La sua accurata analisi, basata sui documenti originali della nobile famiglia romana degli Orsini, ci offre una realtà completamente diversa da quella che la tradizione britannica aveva diffuso; si pensi alla storia della Duchessa e del Cardinal Federico narrata da John Webster o all’altra sua tragedia, The white devil, sugli amori discinti di Vittoria Accoramboni ai tempi di Sisto V; ci illustra le sensazioni emotive e le difficoltà incontrate nel reperire così prestigiosi documenti e sfogliarli?
«Agli archivisti capita quotidianamente di incontrare documenti importanti. Non per questo perdiamo il gusto di stupirci. Quando mi sono imbattuta per la prima volta nella corrispondenza tra Paolo Giordano Orsini e Isabella de’ Medici avevo appena letto Stendhal e Tieck, per cui l’emozione è stata molto forte e ancora più emozionante è stato addentrarmi in quel loro lunghissimo, intenso e ininterrotto dialogo».
Gli eventi storici italiani, documentati dai testi antichi, quanto riscontro hanno con la civiltà attuale?
«Se intende il comportamento politico, quello è sempre uguale, oggi come ieri. La logica della politica segue sempre gli stessi meccanismi, che a volte sono feroci. È proprio da quella logica che Paolo Giordano e Isabella de’ Medici sono stati schiacciati».
Facendo il punto sulla ricerca storica e sul suo lavoro di archivista presso l’Archivio Storico Capitolino di Roma, quale è l’interrogativo imprescindibile per la ricerca storica oggi?

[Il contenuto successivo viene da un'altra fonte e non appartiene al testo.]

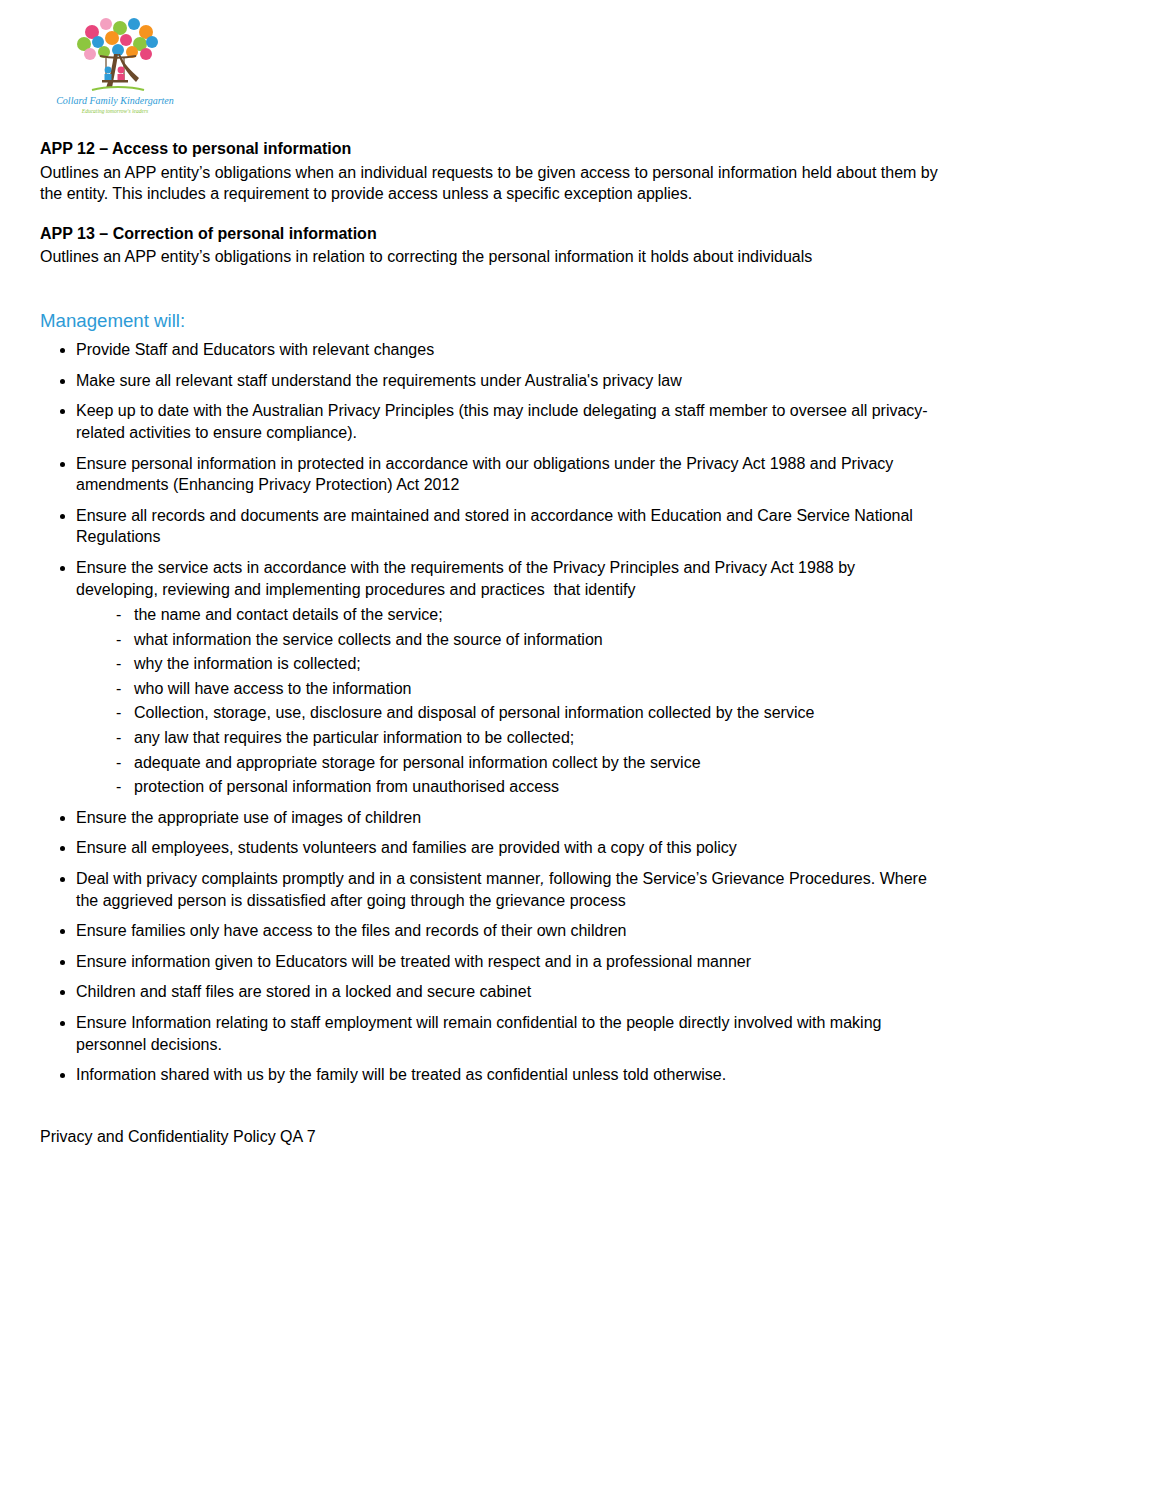Collard Family Kindergarten Educating tomorrow's leaders
APP 12 – Access to personal information
Outlines an APP entity’s obligations when an individual requests to be given access to personal information held about them by the entity. This includes a requirement to provide access unless a specific exception applies.
APP 13 – Correction of personal information
Outlines an APP entity’s obligations in relation to correcting the personal information it holds about individuals
Management will:
Provide Staff and Educators with relevant changes
Make sure all relevant staff understand the requirements under Australia's privacy law
Keep up to date with the Australian Privacy Principles (this may include delegating a staff member to oversee all privacy-related activities to ensure compliance).
Ensure personal information in protected in accordance with our obligations under the Privacy Act 1988 and Privacy amendments (Enhancing Privacy Protection) Act 2012
Ensure all records and documents are maintained and stored in accordance with Education and Care Service National Regulations
Ensure the service acts in accordance with the requirements of the Privacy Principles and Privacy Act 1988 by developing, reviewing and implementing procedures and practices that identify
the name and contact details of the service;
what information the service collects and the source of information
why the information is collected;
who will have access to the information
Collection, storage, use, disclosure and disposal of personal information collected by the service
any law that requires the particular information to be collected;
adequate and appropriate storage for personal information collect by the service
protection of personal information from unauthorised access
Ensure the appropriate use of images of children
Ensure all employees, students volunteers and families are provided with a copy of this policy
Deal with privacy complaints promptly and in a consistent manner, following the Service’s Grievance Procedures. Where the aggrieved person is dissatisfied after going through the grievance process
Ensure families only have access to the files and records of their own children
Ensure information given to Educators will be treated with respect and in a professional manner
Children and staff files are stored in a locked and secure cabinet
Ensure Information relating to staff employment will remain confidential to the people directly involved with making personnel decisions.
Information shared with us by the family will be treated as confidential unless told otherwise.
Privacy and Confidentiality Policy QA 7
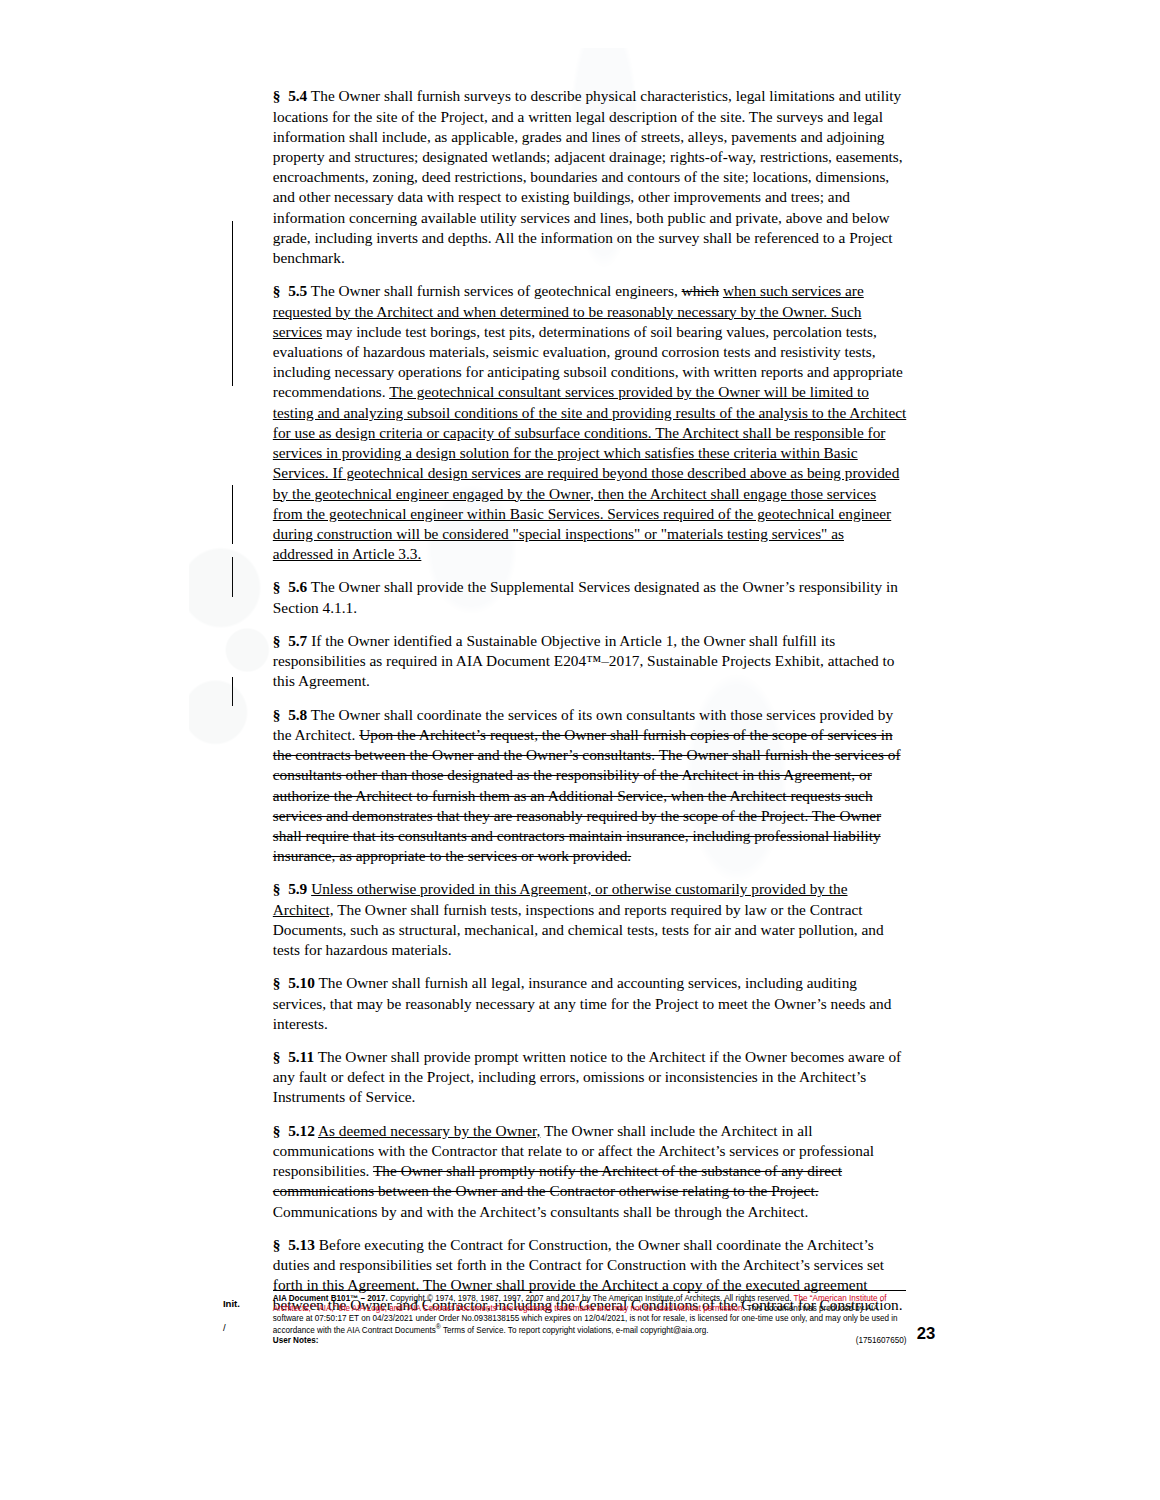§ 5.4 The Owner shall furnish surveys to describe physical characteristics, legal limitations and utility locations for the site of the Project, and a written legal description of the site. The surveys and legal information shall include, as applicable, grades and lines of streets, alleys, pavements and adjoining property and structures; designated wetlands; adjacent drainage; rights-of-way, restrictions, easements, encroachments, zoning, deed restrictions, boundaries and contours of the site; locations, dimensions, and other necessary data with respect to existing buildings, other improvements and trees; and information concerning available utility services and lines, both public and private, above and below grade, including inverts and depths. All the information on the survey shall be referenced to a Project benchmark.
§ 5.5 The Owner shall furnish services of geotechnical engineers, which when such services are requested by the Architect and when determined to be reasonably necessary by the Owner. Such services may include test borings, test pits, determinations of soil bearing values, percolation tests, evaluations of hazardous materials, seismic evaluation, ground corrosion tests and resistivity tests, including necessary operations for anticipating subsoil conditions, with written reports and appropriate recommendations. The geotechnical consultant services provided by the Owner will be limited to testing and analyzing subsoil conditions of the site and providing results of the analysis to the Architect for use as design criteria or capacity of subsurface conditions. The Architect shall be responsible for services in providing a design solution for the project which satisfies these criteria within Basic Services. If geotechnical design services are required beyond those described above as being provided by the geotechnical engineer engaged by the Owner, then the Architect shall engage those services from the geotechnical engineer within Basic Services. Services required of the geotechnical engineer during construction will be considered "special inspections" or "materials testing services" as addressed in Article 3.3.
§ 5.6 The Owner shall provide the Supplemental Services designated as the Owner’s responsibility in Section 4.1.1.
§ 5.7 If the Owner identified a Sustainable Objective in Article 1, the Owner shall fulfill its responsibilities as required in AIA Document E204™–2017, Sustainable Projects Exhibit, attached to this Agreement.
§ 5.8 The Owner shall coordinate the services of its own consultants with those services provided by the Architect. Upon the Architect’s request, the Owner shall furnish copies of the scope of services in the contracts between the Owner and the Owner’s consultants. The Owner shall furnish the services of consultants other than those designated as the responsibility of the Architect in this Agreement, or authorize the Architect to furnish them as an Additional Service, when the Architect requests such services and demonstrates that they are reasonably required by the scope of the Project. The Owner shall require that its consultants and contractors maintain insurance, including professional liability insurance, as appropriate to the services or work provided.
§ 5.9 Unless otherwise provided in this Agreement, or otherwise customarily provided by the Architect, The Owner shall furnish tests, inspections and reports required by law or the Contract Documents, such as structural, mechanical, and chemical tests, tests for air and water pollution, and tests for hazardous materials.
§ 5.10 The Owner shall furnish all legal, insurance and accounting services, including auditing services, that may be reasonably necessary at any time for the Project to meet the Owner’s needs and interests.
§ 5.11 The Owner shall provide prompt written notice to the Architect if the Owner becomes aware of any fault or defect in the Project, including errors, omissions or inconsistencies in the Architect’s Instruments of Service.
§ 5.12 As deemed necessary by the Owner, The Owner shall include the Architect in all communications with the Contractor that relate to or affect the Architect’s services or professional responsibilities. The Owner shall promptly notify the Architect of the substance of any direct communications between the Owner and the Contractor otherwise relating to the Project. Communications by and with the Architect’s consultants shall be through the Architect.
§ 5.13 Before executing the Contract for Construction, the Owner shall coordinate the Architect’s duties and responsibilities set forth in the Contract for Construction with the Architect’s services set forth in this Agreement. The Owner shall provide the Architect a copy of the executed agreement between the Owner and Contractor, including the General Conditions of the Contract for Construction.
Init./
23
AIA Document B101™ – 2017. Copyright © 1974, 1978, 1987, 1997, 2007 and 2017 by The American Institute of Architects. All rights reserved. The “American Institute of Architects,” “AIA,” the AIA Logo, and “AIA Contract Documents” are registered trademarks and may not be used without permission. This document was produced by AIA software at 07:50:17 ET on 04/23/2021 under Order No.0938138155 which expires on 12/04/2021, is not for resale, is licensed for one-time use only, and may only be used in accordance with the AIA Contract Documents® Terms of Service. To report copyright violations, e-mail copyright@aia.org.
User Notes:(1751607650)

«Più che un interrogativo, la linea guida imprescindibile di qualsiasi ricerca (ma questo ogni storico lo sa) dovrebbe essere non dare mai nulla per scontato».
In futuro, pensa di rivalutare e poterci al fine «donare» il suo contributo storiografico su altre figure controverse, come quella di Lucrezia Borgia e Margherita di Valois, figlia di Caterina de’ Medici e di Enrico II di Francia?
«No, i miei percorsi sono altri. Per il momento sto lavorando alla seconda parte della vita di Paolo Giordano e al suo tragico incontro con Vittoria Accoramboni».
E un suo saggio su periodi storico-culturali diversi, come ad esempio il Risorgimento Italiano e su donne come Paolina Bonaparte, così tanto bistrattata dalla morale comune?
«Io non studio solo donne e non mi occupo solo di Rinascimento. Recentemente ho pubblicato il diario di viaggio in Congo di un esploratore italiano nella seconda metà dell’Ottocento: Giacomo Savorgnan di Brazzà».